During the lecture series, the need advertised for fiscal probity was to protect the town’s credit rating, but at the April 7 meeting Gary McCabe, the chief assessor, had undercut some of those arguments. He revealed that about $1.1 million stands to be available from overlay accounts for 2009 and prior years. So far, the Advisory Committee’s budget votes would restore about $0.3 million of municipal base-budget cuts, well within amounts Mr. McCabe described as available, outside usual credit-rating factors.

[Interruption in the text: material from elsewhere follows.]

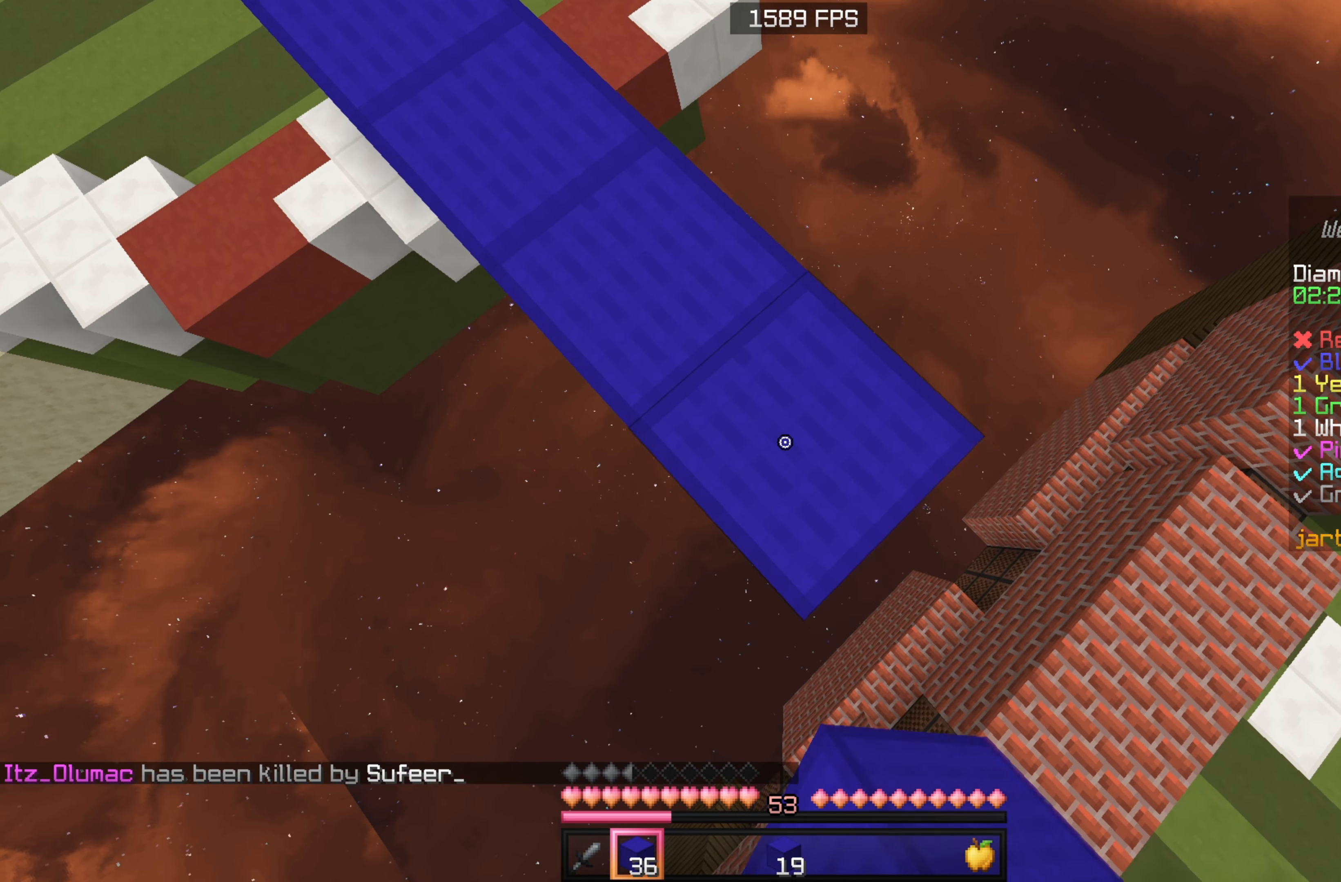
{"keys": ["d", "s", "sneak"], "mouse": [], "events": [[16, "mouse_right", "up"], [83, "sneak", "down"], [233, "mouse_right", "down"], [383, "sneak", "up"], [433, "mouse_right", "up"], [483, "sneak", "down"]]}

– Beacon staff, Brookline, MA, April 14, 2015


Advisory Committee, Town of Brookline, MA

Warrant for 2015 Annual Town Meeting, Town of Brookline, MA, March 17, 2015

Explanations of Articles, 2015 Annual Town Meeting, Town of Brookline, MA, March 17, 2015

Advisory subcommittee on human services: tap water and bottled water, Brookline Beacon, April 12, 2015

Advisory Committee: missing records, more skeptical outlooks, Brookline Beacon, April 2, 2015

Support for the May 5 override, Yes for Brookline, Brookline, MA, April, 2015

Opposition to the May 5 override, Campaign for a Better Override, Brookline, MA, April, 2015

Advisory: a night at the opera, Brookline Beacon, March 27, 2015

Advisory Committee: in a generous mood, Brookline Beacon, March 17, 2015

School Committee: budget bounties and woes, Brookline Beacon, March 13, 2015

Board of Selectmen: Hancock Village, financial plan, Brookline Beacon, February 21, 2015

Board of Selectmen: $7.665 million tax override, Brookline Beacon, February 12, 2015

Board of Selectmen: larger tax override, Brookline Beacon, January 14, 2015

One thought on “Advisory Committee: budgets, bylaws and lectures

  1. Perry Stoll

    You say that the School budget, with no override, involves cuts. Looking at the Town Budget documents, the 2015 Town Budget Overview” shows the School Department budget was $86,750,987. The 2016 Town Budget shows the the school budget at $90,772,380. That is an increase in the direct School budget of $4.0M or an increase in 4.5%. The School Department budget is not being limited to “proposition 2 1/2″ growth rates, only the total Town tax increase is.

    Editor’s note –
    Government budget comparisons routinely involve some practical form of adjustment for inflation. For Brookline and for the state of Massachusetts, a longstanding custom has been to add increases from collective bargaining and benefit costs to a previous year’s budget before comparing it to a following year’s budget, reflecting the practical costs to maintain programs. School programs encounter–as the largest elements–costs of steps, of lanes and of GIC health insurance, which had a large and troubling increase.